Me: I hope this comes out ok...

Kisori: I'm sure it will.

Me: But I want people to think it's good. Is that bad?

Kisori: No, that's not bad. It's nice, you want to please Lord Caitanya.

Me: No, but I want people to think it's good. That's kind of bad.

Kisori: No, it's not. You want to please the devotees. That's good.

Me: Noooo, I want people to think it's good. Like I'm a good cook. I want people to tell me I'm a good cook. That's bad, right?

Kisori: Umm, well... hmmm...

How else could she have answered - of course it's bad! but at least I'm honest, right? the ego is always hungry... hungry for praise. I think mine, though, has an eating disorder.

Take for example my MA program. I already have a master's degree in education, so when I applied for the counseling program I had two choices: 1. I could go for the full 48 credit degree and take all of the classes necessary to get the paper at the end that declares I have an MA in counseling. OR 2. I could have gone for the counseling certificate, which would mean I didn't have to take the research seminar that is causing so much pain in my world now. but I wouldn't have been able to say, "Yes, well, I have two masters degrees..." WTF? why does it matter so much? who would even care? but no, the ego is so hungry. it is so hungry.

I realized long ago that I base my own worth on what I think other people think. After all, isn't that what it's about? it's not about what I think, or what you think, but what I think you think. deep. and even though I know this to my core, some how, I still can't help but function on this level. what's up with that?

I haven't been feeling very good about my self the past few weeks.
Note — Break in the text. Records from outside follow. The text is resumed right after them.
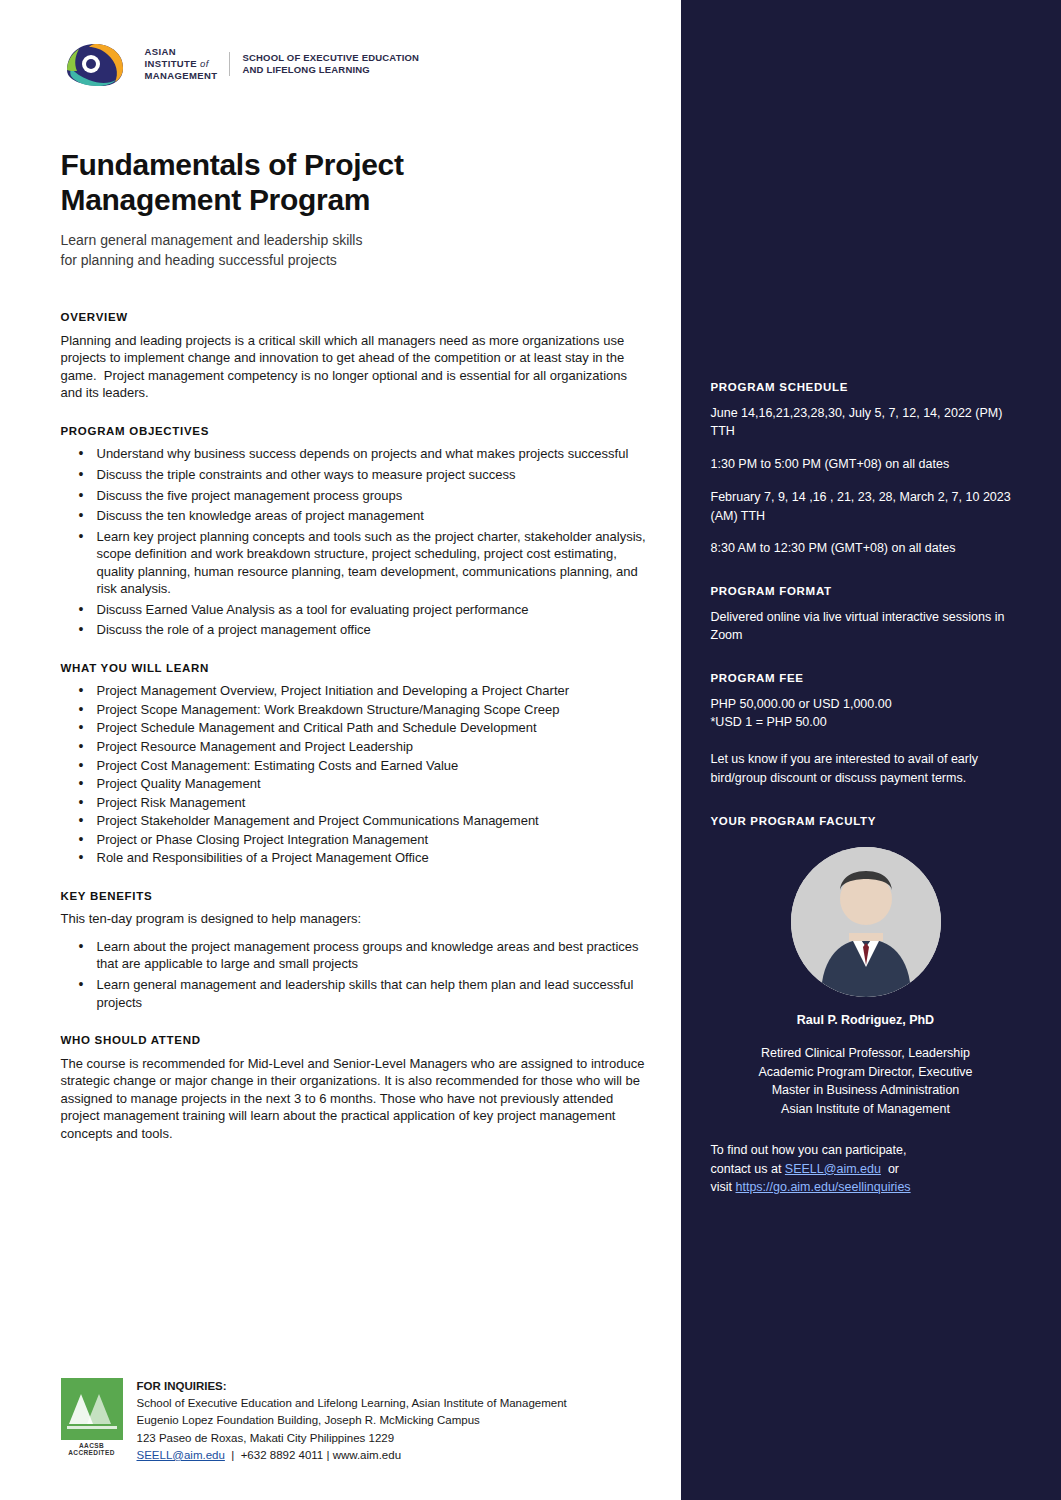ASIAN
INSTITUTE of
MANAGEMENT
SCHOOL OF EXECUTIVE EDUCATION
AND LIFELONG LEARNING
Fundamentals of Project
Management Program
Learn general management and leadership skills
for planning and heading successful projects
Overview
Planning and leading projects is a critical skill which all managers need as more organizations use projects to implement change and innovation to get ahead of the competition or at least stay in the game. Project management competency is no longer optional and is essential for all organizations and its leaders.
Program Objectives
Understand why business success depends on projects and what makes projects successful
Discuss the triple constraints and other ways to measure project success
Discuss the five project management process groups
Discuss the ten knowledge areas of project management
Learn key project planning concepts and tools such as the project charter, stakeholder analysis, scope definition and work breakdown structure, project scheduling, project cost estimating, quality planning, human resource planning, team development, communications planning, and risk analysis.
Discuss Earned Value Analysis as a tool for evaluating project performance
Discuss the role of a project management office
What You Will Learn
Project Management Overview, Project Initiation and Developing a Project Charter
Project Scope Management: Work Breakdown Structure/Managing Scope Creep
Project Schedule Management and Critical Path and Schedule Development
Project Resource Management and Project Leadership
Project Cost Management: Estimating Costs and Earned Value
Project Quality Management
Project Risk Management
Project Stakeholder Management and Project Communications Management
Project or Phase Closing Project Integration Management
Role and Responsibilities of a Project Management Office
Key Benefits
This ten-day program is designed to help managers:
Learn about the project management process groups and knowledge areas and best practices that are applicable to large and small projects
Learn general management and leadership skills that can help them plan and lead successful projects
Who Should Attend
The course is recommended for Mid-Level and Senior-Level Managers who are assigned to introduce strategic change or major change in their organizations. It is also recommended for those who will be assigned to manage projects in the next 3 to 6 months. Those who have not previously attended project management training will learn about the practical application of key project management concepts and tools.
AACSB
ACCREDITED
FOR INQUIRIES:
School of Executive Education and Lifelong Learning, Asian Institute of Management
Eugenio Lopez Foundation Building, Joseph R. McMicking Campus
123 Paseo de Roxas, Makati City Philippines 1229
SEELL@aim.edu | +632 8892 4011 | www.aim.edu
Program Schedule
June 14,16,21,23,28,30, July 5, 7, 12, 14, 2022 (PM) TTH
1:30 PM to 5:00 PM (GMT+08) on all dates
February 7, 9, 14 ,16 , 21, 23, 28, March 2, 7, 10 2023 (AM) TTH
8:30 AM to 12:30 PM (GMT+08) on all dates
Program Format
Delivered online via live virtual interactive sessions in Zoom
Program Fee
PHP 50,000.00 or USD 1,000.00
*USD 1 = PHP 50.00
Let us know if you are interested to avail of early bird/group discount or discuss payment terms.
Your Program Faculty
Raul P. Rodriguez, PhD
Retired Clinical Professor, Leadership
Academic Program Director, Executive
Master in Business Administration
Asian Institute of Management
To find out how you can participate,
contact us at SEELL@aim.edu or
visit https://go.aim.edu/seellinquiries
I'm ready for spring to pick me up, but I think maybe I am too heavy.

4 comments:

Devadeva dasi said...

in my humble opinion, it's not bad. just mixed.

if the motivation of praise or good public opinion inspires you to do your service nicely...if you get some glory and you are able to use that to glorify krishna...then that is not the highest but it is not the lowest.

who is free from sex desire?

kmala said...

free from sex desire?

Devadeva dasi said...

sorry, we were reading eleventh canto yesterday. there was a story about a pigeon and there was the story about pingala. i guess sex desire was really on my mind.

but sex desire (lust) does get played out in different ways. this whole material energy is moving on account of lust. pratishta (distinction) is just another form of lust.

you know all this, why am i telling you?

i guess it sounds weird, to just throw "sex desire" around since the popular connotation is SEX!!! but it doesn't have to be so gross.

isn't that women are more into the subtle aspects of sex desire than men? we want our house to be decorated nicely, we want people (men and women) to think we are attractive, we want people to think we are good cooks, good mothers, capable, smart, funny and have a good singing voice.

the chains that bind.

kmala said...

acha,now I see your angle.I don't know if I would connect it that way, but I see where you're coming from.